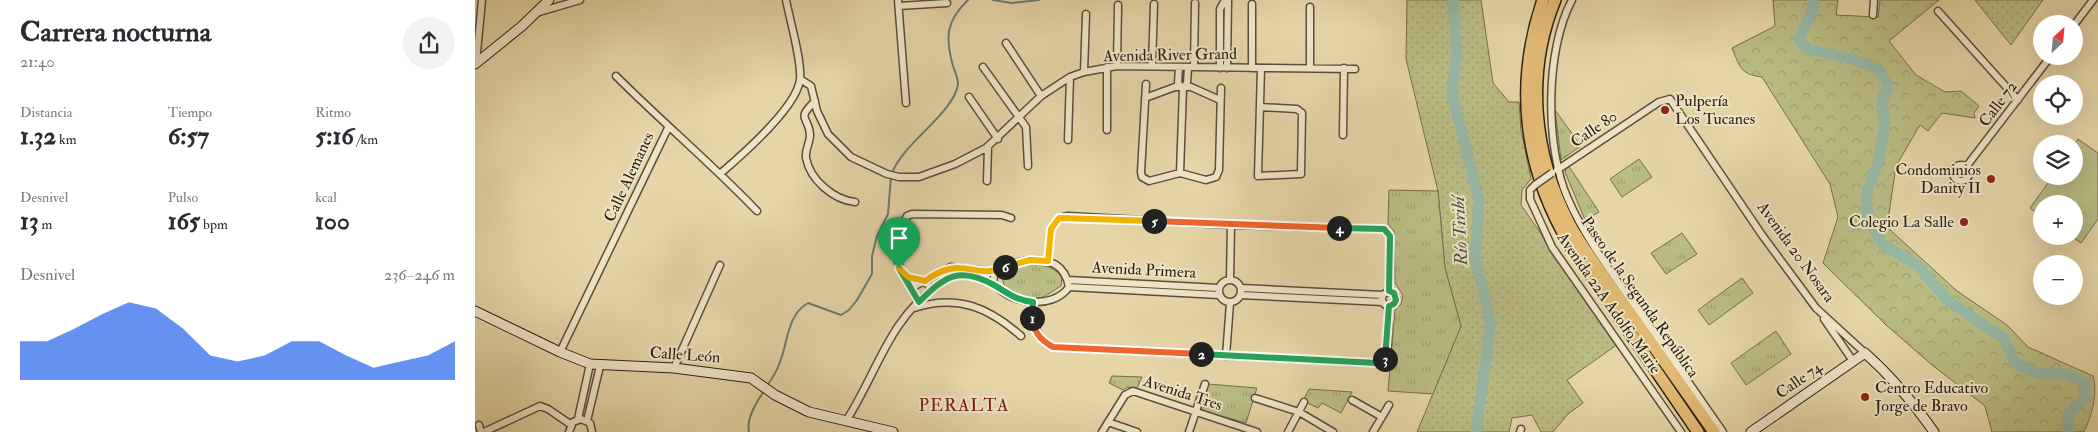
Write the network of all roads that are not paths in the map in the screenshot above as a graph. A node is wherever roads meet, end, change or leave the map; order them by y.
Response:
1 (482, 0) edge
2 (580, 0) edge
3 (786, 0) edge
4 (1226, 0) edge
5 (1543, 0) edge
6 (1555, 0) edge
7 (1571, 0) edge
8 (1874, 0) edge
9 (2093, 0) edge
10 (548, 1) edge
11 (898, 3) edge
12 (947, 3) dead end
13 (1195, 3) dead end
14 (1154, 4) dead end
15 (1252, 4) dead end
16 (1118, 6) dead end
17 (1310, 7) dead end
18 (1938, 11) dead end
19 (535, 13) junction
20 (1086, 14) dead end
21 (1873, 14) dead end
22 (2082, 15) edge
23 (1007, 43) dead end
24 (476, 63) edge
25 (2044, 65) edge
26 (1117, 66) junction
27 (1152, 66) junction
28 (983, 67) dead end
29 (1107, 67) junction
30 (1310, 67) junction
31 (1179, 68) junction
32 (1191, 68) junction
33 (1220, 68) junction
34 (1227, 68) junction
35 (1252, 68) junction
36 (1261, 68) junction
37 (1344, 68) junction
38 (1355, 68) dead end
39 (1084, 72) junction
40 (616, 76) dead end
41 (1070, 78) junction
42 (800, 79) junction
43 (1146, 84) dead end
44 (1183, 88) junction
45 (1221, 88) dead end
46 (1041, 96) junction
47 (969, 98) dead end
48 (1145, 98) junction
49 (1670, 99) joint
50 (1220, 100) junction
51 (2018, 100) junction
52 (815, 101) junction
53 (906, 103) dead end
54 (1260, 107) junction
55 (1019, 118) junction
56 (668, 128) junction
57 (1107, 130) dead end
58 (1343, 136) dead end
59 (998, 139) junction
60 (1068, 140) dead end
61 (988, 147) junction
62 (1028, 166) dead end
63 (1966, 168) dead end
64 (1559, 169) junction
65 (721, 173) junction
66 (1180, 173) junction
67 (987, 181) dead end
68 (1535, 185) joint
69 (855, 202) dead end
70 (757, 211) dead end
71 (1011, 218) dead end
72 (1231, 225) junction
73 (1048, 261) junction
74 (720, 265) dead end
75 (899, 268) junction
76 (995, 272) junction
77 (1230, 280) junction
78 (925, 281) junction
79 (1068, 283) junction
80 (996, 286) junction
81 (911, 288) junction
82 (931, 290) junction
83 (1219, 292) junction
84 (1241, 292) junction
85 (1386, 299) junction
86 (919, 302) junction
87 (1033, 302) junction
88 (1230, 303) junction
89 (1816, 308) junction
90 (910, 309) junction
91 (475, 311) edge
92 (1021, 336) dead end
93 (559, 352) junction
94 (1865, 353) junction
95 (1226, 356) junction
96 (1853, 360) junction
97 (590, 364) junction
98 (600, 366) junction
99 (674, 368) junction
100 (1205, 384) dead end
101 (1255, 398) dead end
102 (1352, 400) dead end
103 (1304, 402) dead end
104 (1389, 405) dead end
105 (1196, 412) junction
106 (1299, 412) junction
107 (1381, 417) junction
108 (578, 419) junction
109 (587, 420) junction
110 (846, 421) junction
111 (1108, 422) junction
112 (571, 424) junction
113 (479, 425) dead end
114 (1236, 429) edge
115 (483, 432) edge
116 (569, 432) edge
117 (592, 432) edge
118 (893, 432) edge
119 (1102, 432) edge
120 (1137, 432) edge
121 (1189, 432) edge
122 (1257, 432) edge
123 (1288, 432) edge
124 (1333, 432) edge
125 (1373, 432) edge
126 (1681, 432) edge
127 (1698, 432) edge
128 (1714, 432) edge
129 (1723, 432) edge
130 (1751, 432) edge
131 (1934, 432) edge

1 - 24 street
2 - 19 street
3 - 42 street
4 - 33 street
4 - 34 street
5 - 127 highway, Paseo de la Segunda República
6 - 128 highway, Paseo de la Segunda República
7 - 64 street
8 - 21 street
9 - 22 street
10 - 19 main road
11 - 12 street
11 - 53 street
13 - 32 street
14 - 27 street
15 - 35 street
16 - 26 street
17 - 30 street
18 - 51 street
19 - 24 main road
20 - 39 street
23 - 46 street
25 - 51 street, Calle 72
26 - 27 street, Avenida River Grand
26 - 29 street, Avenida River Grand
27 - 31 street, Avenida River Grand
28 - 55 street
29 - 39 street, Avenida River Grand
29 - 57 street
30 - 36 street, Avenida River Grand
30 - 37 street, Avenida River Grand
31 - 32 street, Avenida River Grand
31 - 44 street
32 - 33 street, Avenida River Grand
32 - 44 street
33 - 34 street, Avenida River Grand
34 - 35 street, Avenida River Grand
35 - 36 street, Avenida River Grand
36 - 54 street
37 - 38 street, Avenida River Grand
37 - 58 street
39 - 41 street, Avenida River Grand
40 - 56 street
41 - 46 street, Avenida River Grand
41 - 60 street
42 - 52 street, Avenida River Grand
42 - 65 street
43 - 48 street
44 - 48 street
44 - 50 street
44 - 66 street
45 - 50 street
46 - 55 street, Avenida River Grand
47 - 59 street
48 - 66 street
49 - 64 street, Calle 80
49 - 89 street, Avenida 20 Nosara
50 - 66 street
51 - 63 street, Calle 72
52 - 61 street, Avenida River Grand
52 - 69 street
54 - 54 street
55 - 59 street, Avenida River Grand
55 - 62 street
56 - 65 street, Calle Alemanes
56 - 93 street, Calle Alemanes
59 - 61 street, Avenida River Grand
61 - 67 street
64 - 68 street, Calle 80, bridge
64 - 129 street
65 - 70 street, Calle Alemanes
68 - 126 street, Avenida 22A Adolfo Marie
71 - 75 street
72 - 73 street
72 - 77 street
72 - 85 street
73 - 76 street
73 - 79 street, Avenida Primera
74 - 99 street
75 - 78 street
75 - 81 street
76 - 78 street
76 - 80 street
77 - 83 street
77 - 84 street
78 - 81 street
78 - 82 street
79 - 83 street, Avenida Primera
79 - 87 street
80 - 82 street
80 - 87 street
81 - 86 street
82 - 86 street
83 - 88 street
84 - 85 street
84 - 88 street
85 - 95 street
86 - 90 street
87 - 95 street
88 - 95 street
89 - 94 street, Avenida 20 Nosara
89 - 96 street
90 - 92 street
90 - 110 street
91 - 93 main road, Calle León
93 - 97 main road, Calle León
94 - 96 main road, Calle 74
94 - 131 main road, Avenida 20 Nosara
96 - 130 main road, Calle 74
97 - 98 main road, Calle León
97 - 108 street
98 - 99 main road, Calle León
98 - 109 street
99 - 110 main road, Calle León
100 - 105 street
101 - 106 street
102 - 107 street
103 - 106 street
104 - 107 street
105 - 111 street, Avenida Tres
105 - 114 street, Avenida Tres
105 - 121 street
106 - 123 street
106 - 124 street
107 - 125 street
108 - 109 street
108 - 112 street
109 - 117 street
110 - 118 main road, Calle León
111 - 119 street
111 - 120 street
112 - 115 street
112 - 116 street
113 - 115 street
114 - 122 street, Avenida Tres

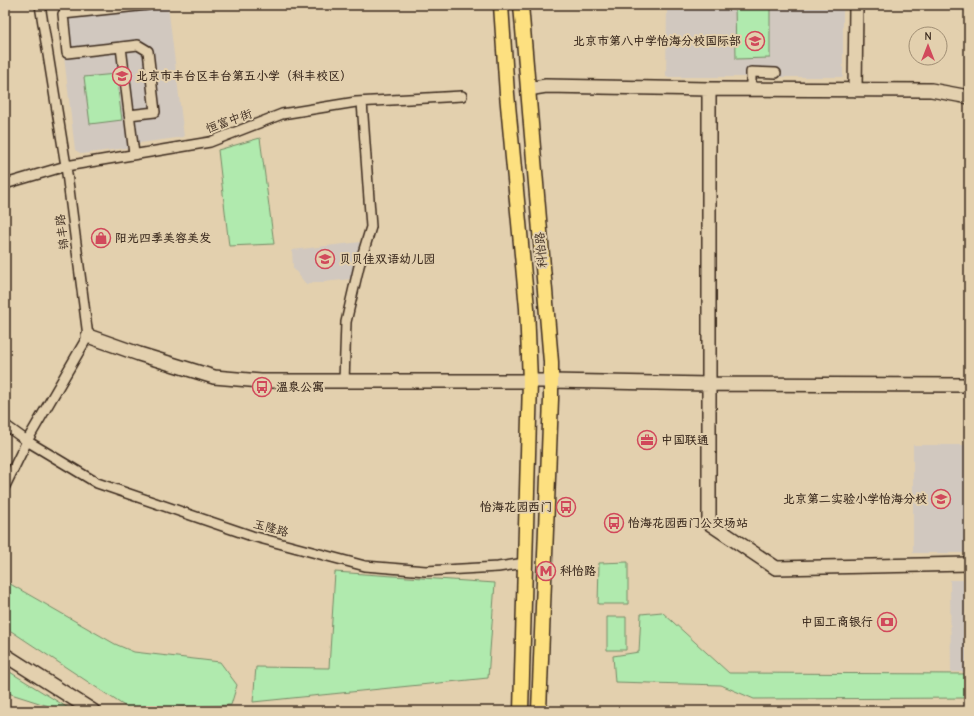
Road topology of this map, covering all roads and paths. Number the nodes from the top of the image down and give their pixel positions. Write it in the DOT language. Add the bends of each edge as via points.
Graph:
graph roads {
  1 [pos="40,5"];
  2 [pos="148,5"];
  3 [pos="501,5"];
  4 [pos="521,5"];
  5 [pos="856,5"];
  6 [pos="121,48"];
  7 [pos="776,73"];
  8 [pos="528,89"];
  9 [pos="709,89"];
  10 [pos="751,90"];
  11 [pos="855,90"];
  12 [pos="462,96"];
  13 [pos="969,97"];
  14 [pos="362,102"];
  15 [pos="129,115"];
  16 [pos="134,154"];
  17 [pos="66,166"];
  18 [pos="5,184"];
  19 [pos="88,336"];
  20 [pos="344,382"];
  21 [pos="530,382"];
  22 [pos="551,382"];
  23 [pos="709,384"];
  24 [pos="969,385"];
  25 [pos="5,425"];
  26 [pos="27,441"];
  27 [pos="5,486"];
  28 [pos="525,563"];
  29 [pos="969,564"];
  30 [pos="5,655"];
  31 [pos="93,711"];
  32 [pos="521,711"];
  33 [pos="540,711"];
  1 -- 17 [label="street, 锦丰路"];
  2 -- 6 [label="street" via="63,14 67,54"];
  3 -- 21 [label="main road, 科怡路" via="527,308"];
  4 -- 8 [label="main road, 科怡路"];
  5 -- 11 [label="street"];
  6 -- 15 [label="street"];
  6 -- 15 [label="street" via="138,45 148,51 155,112"];
  7 -- 10 [label="street" via="751,72"];
  8 -- 9 [label="street" via="546,86"];
  8 -- 22 [label="main road, 科怡路"];
  9 -- 10 [label="street"];
  9 -- 23 [label="street"];
  10 -- 11 [label="street"];
  11 -- 13 [label="street" via="931,90"];
  12 -- 14 [label="street, 恒富中街"];
  14 -- 16 [label="street, 恒富中街" via="282,114 210,142"];
  14 -- 20 [label="street" via="371,227 346,322"];
  15 -- 16 [label="street"];
  16 -- 17 [label="street, 恒富中街"];
  17 -- 18 [label="street, 恒富中街"];
  17 -- 19 [label="street, 锦丰路"];
  19 -- 20 [label="street" via="214,377 261,381"];
  19 -- 26 [label="street"];
  20 -- 21 [label="street"];
  21 -- 22 [label="street"];
  21 -- 28 [label="main road, 科怡路"];
  22 -- 23 [label="street"];
  22 -- 33 [label="main road, 科怡路"];
  23 -- 24 [label="street"];
  23 -- 29 [label="street" via="709,523 776,568"];
  25 -- 26 [label="street, 玉隆路"];
  26 -- 27 [label="street"];
  26 -- 28 [label="street, 玉隆路" via="97,483 252,536 365,566 426,571"];
  28 -- 32 [label="main road, 科怡路"];
  30 -- 31 [label="street"];
}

──────────

* [ACTIVITY]: Wherever the word "Nosara" occurs in the data, copy that whole line.

* [EXERCISE SOLUTION]:
49 - 89 street, Avenida 20 Nosara
89 - 94 street, Avenida 20 Nosara
94 - 131 main road, Avenida 20 Nosara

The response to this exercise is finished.